Exercise directions: In the Good Jobs First update, write out everything from "Watch the discussion" down to "keep you posted.", switching "Facebook" to "Instagram".
*** Provided passage Section Begins ***
Join our Team, Help Change the World

 Today I have a guest post from my colleague Arlene Martinez, Deputy Executive Director and Communications Director of Good Jobs First.

 

Arlene here, with the latest dispatch from my favorite workplace (and it could be yours too —we’re hiring!).

But first, our Executive Director Greg LeRoy testified, along with Amazon Labor Union President Christian Smalls and Teamsters General President Sean O’Brien, during a Senate Budget Committee Chair hearing on whether companies that violate labor laws should be debarred from federal contracts.

Here’s what LeRoy said in part:

“When a company violates workers’ rights to freely organize a union, that contradicts a fundamental idea within economic development and public procurement: that public dollars should always serve to raise living standards and reduce inequality, and they should never be used to suppress wages and benefits and exacerbate inequality. Otherwise, why should we collectively favor a company with subsidies or contracts? Why should we pay a company to make inequality worse?”

Read his full testimony. Here’s the Reuters story on the hearing.

Seeking Project Coordinator to Lead our Work on “Defending the Public Against Corporate Tax Breaks”

Good Jobs First is hiring a Project Coordinator responsible for a project that uses a database, reports and technical assistance to document how much revenue government bodies are losing to corporate tax breaks.  

The project, Defending the Public Good against Corporate Tax Breaks, is powered by a recent change in government-accounting rules. For the first time ever, most local and state governments, including school districts, must now report each year how much revenue they lose to corporate tax breaks granted in the name of economic development.

Analysis of the data has confirmed that in some communities, schools in poor areas lose the most revenue to economic development subsidies, and those student populations are often Black and brown. In other places, our analyses have found growth being subsidized in affluent areas, meaning limited public dollars are being wasted to fuel development that would have taken place even without the subsidies.

If you love data, like to see it put into action, and believe good public education should be available to every student no matter where they live, this role might be perfect for you.

Find all the details, including how to apply, here.

The Trouble With South Carolina

South Carolina’s public schools reported $534 million in revenues lost to corporate tax abatements in FY 2021, an increase of 65% compared to just four years earlier.

In fact, in the five years such reporting has been required, South Carolina schools have lost a total of $2.2 billion.

That’s real money — and real implications for students every day.  We talked about the problem, along with solutions (let school boards have a say when counties try to give away education funding!).

Watch the discussion on Facebook, YouTube, or Twitter. And in case you missed the report, check it out here.

Want to stay involved in efforts to get some transparency in South Carolina? Sign up here and we’ll keep you posted.

EV Manufacturers: Don’t be Like Tesla

Who are Canoo, Fisker, Rivian and Lucid? We’ve been frequently contacted lately as unproven electric vehicle companies shake down communities for billions of dollars in subsidies.  

The biggest so far is Rivian, the Amazon-backed company that got a package worth $1.5 billion (and counting) in Georgia. At a per-job cost of $200,000, there’s no way the state can ever break even, LeRoy told the Associated Press: “There’s no way that the average worker in this place is going to pay $200,000 more in state and local taxes [than public services they and their families consume].” (Rivian shares spiked at $179 last fall when it went public and are down 84% since.)
*** Provided passage Section Ends ***
*** Extracted entries Section Begins ***
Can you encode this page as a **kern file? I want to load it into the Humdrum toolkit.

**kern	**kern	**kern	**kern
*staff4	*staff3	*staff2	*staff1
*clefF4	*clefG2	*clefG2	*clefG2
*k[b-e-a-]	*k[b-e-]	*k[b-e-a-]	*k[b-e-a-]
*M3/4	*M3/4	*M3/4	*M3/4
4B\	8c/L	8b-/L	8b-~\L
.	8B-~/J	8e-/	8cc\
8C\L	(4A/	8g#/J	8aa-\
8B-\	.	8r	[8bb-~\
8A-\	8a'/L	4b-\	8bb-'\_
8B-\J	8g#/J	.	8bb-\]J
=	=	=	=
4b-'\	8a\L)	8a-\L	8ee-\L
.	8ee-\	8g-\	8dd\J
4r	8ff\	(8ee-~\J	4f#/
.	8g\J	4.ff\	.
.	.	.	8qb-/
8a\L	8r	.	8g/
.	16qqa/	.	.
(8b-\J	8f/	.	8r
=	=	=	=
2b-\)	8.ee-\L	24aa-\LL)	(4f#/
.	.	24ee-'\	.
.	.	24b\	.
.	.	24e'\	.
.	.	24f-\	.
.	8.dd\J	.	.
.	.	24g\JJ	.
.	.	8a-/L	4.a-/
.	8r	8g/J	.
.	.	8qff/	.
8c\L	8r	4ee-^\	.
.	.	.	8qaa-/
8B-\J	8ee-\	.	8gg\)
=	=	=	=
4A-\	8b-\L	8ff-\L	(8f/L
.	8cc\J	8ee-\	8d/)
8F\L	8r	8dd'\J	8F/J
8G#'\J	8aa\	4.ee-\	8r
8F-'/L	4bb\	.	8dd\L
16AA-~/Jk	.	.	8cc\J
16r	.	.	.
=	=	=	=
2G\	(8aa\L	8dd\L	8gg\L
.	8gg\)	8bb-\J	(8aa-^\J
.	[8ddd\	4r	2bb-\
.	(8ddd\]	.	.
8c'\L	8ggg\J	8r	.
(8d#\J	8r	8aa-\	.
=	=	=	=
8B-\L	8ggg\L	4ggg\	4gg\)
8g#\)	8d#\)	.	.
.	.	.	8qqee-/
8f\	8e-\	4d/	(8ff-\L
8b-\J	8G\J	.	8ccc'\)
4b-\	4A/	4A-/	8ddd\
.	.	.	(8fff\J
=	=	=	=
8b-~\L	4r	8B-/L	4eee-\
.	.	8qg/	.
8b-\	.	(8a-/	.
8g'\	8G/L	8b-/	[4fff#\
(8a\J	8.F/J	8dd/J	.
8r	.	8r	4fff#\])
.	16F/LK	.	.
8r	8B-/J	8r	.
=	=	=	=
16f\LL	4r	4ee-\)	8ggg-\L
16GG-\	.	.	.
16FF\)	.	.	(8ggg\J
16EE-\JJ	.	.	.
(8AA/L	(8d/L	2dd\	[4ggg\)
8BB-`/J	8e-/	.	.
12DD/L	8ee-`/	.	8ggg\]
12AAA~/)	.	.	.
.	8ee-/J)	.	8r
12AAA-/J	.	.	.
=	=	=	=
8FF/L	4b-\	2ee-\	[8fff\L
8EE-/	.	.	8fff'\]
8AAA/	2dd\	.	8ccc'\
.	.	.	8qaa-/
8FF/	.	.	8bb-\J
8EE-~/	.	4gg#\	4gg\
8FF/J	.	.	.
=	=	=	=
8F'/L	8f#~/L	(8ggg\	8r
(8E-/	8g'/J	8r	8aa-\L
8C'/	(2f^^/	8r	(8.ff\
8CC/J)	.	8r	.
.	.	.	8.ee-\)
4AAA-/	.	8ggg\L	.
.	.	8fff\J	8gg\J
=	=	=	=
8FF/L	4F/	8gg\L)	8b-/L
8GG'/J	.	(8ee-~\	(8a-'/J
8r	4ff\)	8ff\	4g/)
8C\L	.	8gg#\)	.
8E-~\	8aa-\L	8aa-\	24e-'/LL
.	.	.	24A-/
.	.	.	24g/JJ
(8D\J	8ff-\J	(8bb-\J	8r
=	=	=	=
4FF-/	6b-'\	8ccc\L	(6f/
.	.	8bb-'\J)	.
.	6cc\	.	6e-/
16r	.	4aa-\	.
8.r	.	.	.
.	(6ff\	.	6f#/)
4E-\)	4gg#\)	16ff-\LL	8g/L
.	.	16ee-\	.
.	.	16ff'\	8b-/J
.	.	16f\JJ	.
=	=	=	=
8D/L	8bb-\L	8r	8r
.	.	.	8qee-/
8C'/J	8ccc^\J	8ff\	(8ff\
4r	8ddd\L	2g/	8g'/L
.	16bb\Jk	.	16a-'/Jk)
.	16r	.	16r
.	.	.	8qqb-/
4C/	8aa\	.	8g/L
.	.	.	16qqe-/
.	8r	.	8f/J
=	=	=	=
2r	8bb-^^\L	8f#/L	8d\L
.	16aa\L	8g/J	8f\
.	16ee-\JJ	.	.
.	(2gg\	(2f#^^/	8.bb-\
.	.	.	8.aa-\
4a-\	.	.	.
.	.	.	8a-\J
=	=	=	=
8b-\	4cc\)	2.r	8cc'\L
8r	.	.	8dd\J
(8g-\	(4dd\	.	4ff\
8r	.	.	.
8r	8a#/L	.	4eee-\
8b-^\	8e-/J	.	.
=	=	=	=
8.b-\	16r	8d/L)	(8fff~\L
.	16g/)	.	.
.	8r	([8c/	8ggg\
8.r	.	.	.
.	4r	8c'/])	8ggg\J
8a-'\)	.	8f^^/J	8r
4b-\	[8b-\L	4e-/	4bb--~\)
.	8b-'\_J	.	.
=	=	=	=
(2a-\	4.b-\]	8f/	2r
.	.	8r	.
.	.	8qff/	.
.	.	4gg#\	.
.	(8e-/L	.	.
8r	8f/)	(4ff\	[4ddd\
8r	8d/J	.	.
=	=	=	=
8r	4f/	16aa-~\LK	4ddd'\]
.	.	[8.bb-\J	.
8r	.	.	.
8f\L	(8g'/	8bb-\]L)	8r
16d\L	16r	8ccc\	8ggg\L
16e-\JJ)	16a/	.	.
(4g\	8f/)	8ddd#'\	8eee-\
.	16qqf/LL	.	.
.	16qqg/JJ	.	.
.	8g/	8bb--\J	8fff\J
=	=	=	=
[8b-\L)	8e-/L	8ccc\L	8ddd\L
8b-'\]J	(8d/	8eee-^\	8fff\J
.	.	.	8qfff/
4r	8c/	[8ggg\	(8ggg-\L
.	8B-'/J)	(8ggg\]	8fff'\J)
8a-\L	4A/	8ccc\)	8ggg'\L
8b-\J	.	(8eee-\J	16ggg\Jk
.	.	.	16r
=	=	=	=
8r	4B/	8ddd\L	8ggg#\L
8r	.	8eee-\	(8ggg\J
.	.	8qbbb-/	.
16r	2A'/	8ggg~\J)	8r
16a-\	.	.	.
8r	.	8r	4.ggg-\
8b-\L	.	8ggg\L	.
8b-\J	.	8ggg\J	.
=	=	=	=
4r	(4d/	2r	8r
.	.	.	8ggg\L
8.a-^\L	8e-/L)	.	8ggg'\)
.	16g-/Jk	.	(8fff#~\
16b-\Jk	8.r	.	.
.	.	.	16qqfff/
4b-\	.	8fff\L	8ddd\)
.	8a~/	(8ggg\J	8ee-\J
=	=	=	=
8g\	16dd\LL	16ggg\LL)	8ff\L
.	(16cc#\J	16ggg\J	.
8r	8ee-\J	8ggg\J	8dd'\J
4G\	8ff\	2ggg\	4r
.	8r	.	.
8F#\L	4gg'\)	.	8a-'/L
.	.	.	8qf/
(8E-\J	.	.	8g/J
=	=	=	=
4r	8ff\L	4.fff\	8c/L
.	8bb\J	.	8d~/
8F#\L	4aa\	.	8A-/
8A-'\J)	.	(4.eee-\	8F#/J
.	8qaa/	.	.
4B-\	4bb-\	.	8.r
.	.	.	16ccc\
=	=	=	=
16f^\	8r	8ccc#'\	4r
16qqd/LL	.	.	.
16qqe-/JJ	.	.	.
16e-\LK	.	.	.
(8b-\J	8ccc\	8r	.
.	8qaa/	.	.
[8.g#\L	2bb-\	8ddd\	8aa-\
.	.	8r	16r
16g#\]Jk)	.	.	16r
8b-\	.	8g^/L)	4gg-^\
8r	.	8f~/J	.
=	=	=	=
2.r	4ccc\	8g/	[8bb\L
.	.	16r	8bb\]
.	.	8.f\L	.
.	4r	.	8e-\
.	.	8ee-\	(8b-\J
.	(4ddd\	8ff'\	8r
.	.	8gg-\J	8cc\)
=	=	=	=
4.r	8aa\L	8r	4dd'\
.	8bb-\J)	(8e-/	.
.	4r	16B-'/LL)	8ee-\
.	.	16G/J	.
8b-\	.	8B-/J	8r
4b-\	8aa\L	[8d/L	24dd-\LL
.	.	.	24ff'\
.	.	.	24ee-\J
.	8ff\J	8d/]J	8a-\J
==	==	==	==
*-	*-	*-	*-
*** Extracted entries Section Ends ***
Answer to this exercise:
Watch the discussion on Instagram, YouTube, or Twitter. And in case you missed the report, check it out here.

Want to stay involved in efforts to get some transparency in South Carolina? Sign up here and we’ll keep you posted.